The Kinnell mss., 1936-1980, consist of the correspondence, writings and other papers of poet and professor Galway Kinnell, 1927- . Kinnell was born in Providence, Rhode Island, received his BA from Princeton University and his MA from the University of Rochester in New York. His teaching career began at Alfred University in New York where he taught English. Since then he has held professorships at universities literally throughout the world, from Columbia University to the University of Grenoble in France and from the University of Iran, Teheran to the University of Hawaii in Honolulu. He has been a visiting professor or poet at such distinguished universities and colleges as Sarah Lawrence, Queens College of CUNY, Brandeis University, Skidmore College and the University of California, Irvine. He was visiting writer at Macquarie University in Sydney, Australia and resident writer at Deya Institute, Mallorca, Spain. In addition to his teaching duties, Kinnell has traveled extensively giving poetry readings.

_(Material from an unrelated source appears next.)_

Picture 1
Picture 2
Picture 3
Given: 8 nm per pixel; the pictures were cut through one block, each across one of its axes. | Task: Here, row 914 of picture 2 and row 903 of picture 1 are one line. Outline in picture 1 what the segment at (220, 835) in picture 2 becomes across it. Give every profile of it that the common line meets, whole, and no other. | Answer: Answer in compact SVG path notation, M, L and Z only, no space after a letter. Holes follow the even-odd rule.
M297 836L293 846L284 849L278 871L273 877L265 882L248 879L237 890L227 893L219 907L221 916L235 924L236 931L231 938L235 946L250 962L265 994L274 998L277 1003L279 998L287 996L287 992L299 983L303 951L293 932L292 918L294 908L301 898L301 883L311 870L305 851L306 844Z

Kinnell's poetry began appearing in poetry magazines and anthologies in 1953. In 1960 his first volume of poetry, What a Kingdom It Was, was published. By 1980 ten books of his poetry had been published. Although most prolific as a poet, Kinnell's other published works include: a novel, Black Light; a children's book, How the Alligator Missed Breakfast; illustrations for a book of poetry by Pati Hill; and translations of such writers as Yvan Goll, Rene Hardy, and Francois Villon.

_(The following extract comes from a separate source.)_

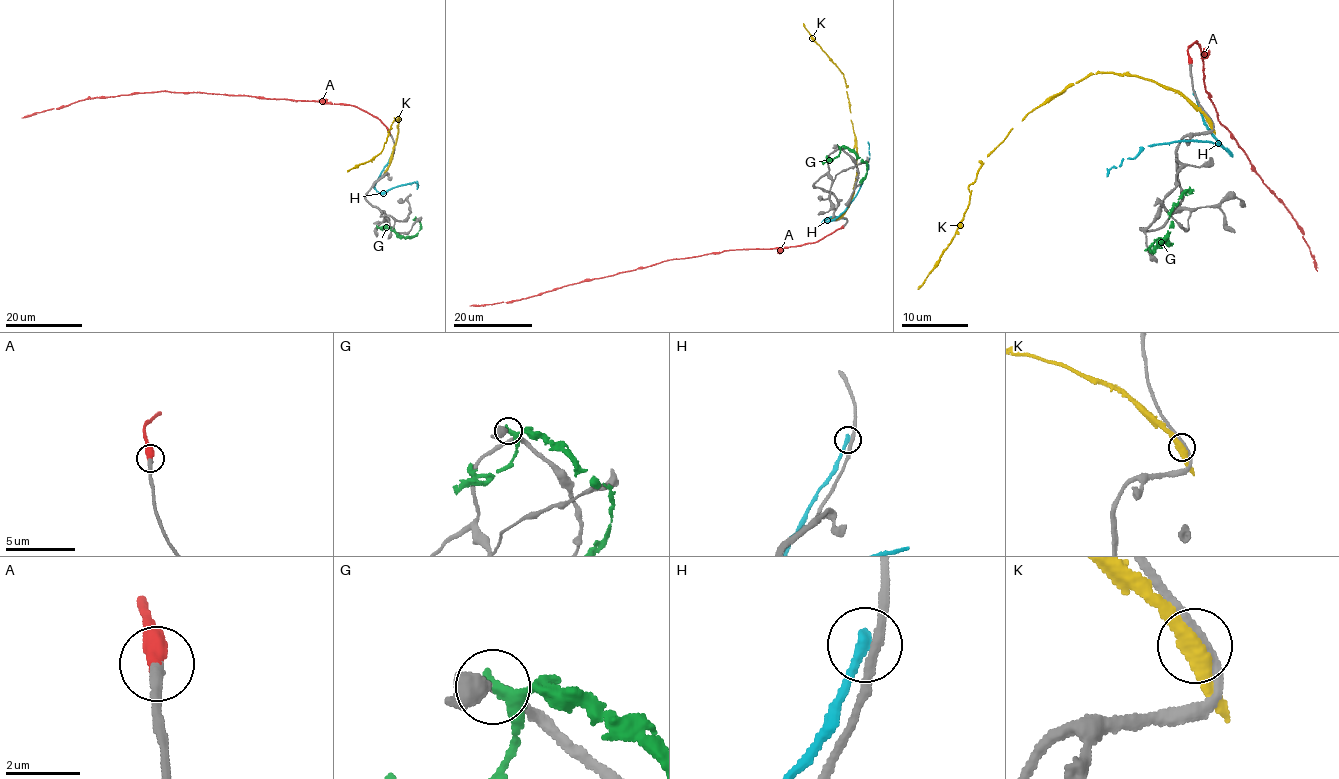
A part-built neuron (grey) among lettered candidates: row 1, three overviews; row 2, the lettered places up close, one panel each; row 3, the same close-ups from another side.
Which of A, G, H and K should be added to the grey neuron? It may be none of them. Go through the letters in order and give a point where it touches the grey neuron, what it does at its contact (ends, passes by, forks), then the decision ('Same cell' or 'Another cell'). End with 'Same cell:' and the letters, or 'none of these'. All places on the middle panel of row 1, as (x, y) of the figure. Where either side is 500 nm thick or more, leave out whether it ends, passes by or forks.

The quality of his work over the years has brought to Kinnell many awards and prizes, such as the Ingram Merrill Foundation award, an Amy Lowell traveling fellowship, the London Translation Prize, and the Shelley Prize from the Poetry Society of America. Not least among these is the 1983 Pulitzer Prize for Poetry for his work Selected Poems. Among his papers are many drafts of the poems found in this volume. In general, the correspondence concerns Kinnell's teaching and poetry readings. Through the exchange of writings, advice and criticism was sought among peers, and this relationship with his colleagues is also reflected in the letters. Correspondents include: Ai, Charles Greenleaf Bell, Stephen Berg, Nell Walden Blaine, Robert Bly, Yves Bonnefoy, Daniel Joseph Boorstin, Henry Braun, David G. Brooks, Gwendolyn Brooks, Paul Carroll, Hayden Carruth, Jane Cooper, Nicholas Crome, Anne (Buchanan) Crosby, Jacques de Spelberch, Babette Deutsch, William DeVoti, James Dickey, Stephen Dunning, Richard Eberhart, William Oliver Everson, Charles Munro Fishman, Kimon Friar, Robert Frost, Jonathan Galassi, Isabella Stewart Gardner, Allen Ginsberg, Robert Haskell Glauber, Claire Goll, Yvonne Hagen, Donald Hall, Oakley Maxwell Hall, Pauline Hanson, Pati Hill, Bert Gerald Hornback, Ted Hughes, Rolfe Humphries, David Ignatow, Erica Jong, Carolyn Kizer, Etheridge Knight, Elizabeth Kray, Stanley Jasspon Kunitz, David Kuhn, James Laughlin, Denise Levertov, Philip Levine, John Logan, William Stanley Merwin, Robert Mezey, Frederick Morgan, Howard Moss, Howard Nemerov, Joyce Carol Oates, Geraldine Page, Allen Planz, Arabel J. Porter, Alfred A. Poulin, Henry Rago, David Ray, Adrienne Cecile Rich, Macha Louis Rosenthal, Ned Rorem, Buffy Sainte Marie, Jacqueline Sunier-Ollier, Karl Jay Shapiro, William De Witt Snodgrass, Lester Alan Standiford, George Starbuck, Marion Kingston Stocking, Mark Strand, Travis L. Summersgill, John Tagliabue, Virginia Wade, David Wagoner, Chad Walsh, Galen Williams, Jonathan Chamberlain Williams, William Carlos Williams, James Arlington Wright, and Paul Zweig.
The collection includes countless drafts and worksheets of his writings as well as page proofs, galleys, book production material and printed reviews of his published works. There is also a large section of writings by other poets and authors.
Present also are writings from Kinnell's childhood years, as well as class notes, papers, and lecture material covering his academic career.
The collection concludes with a miscellaneous section which contains, among other items, material concerning his activities with both the civil rights movement and anti-war protests of the 1960's and early 70's.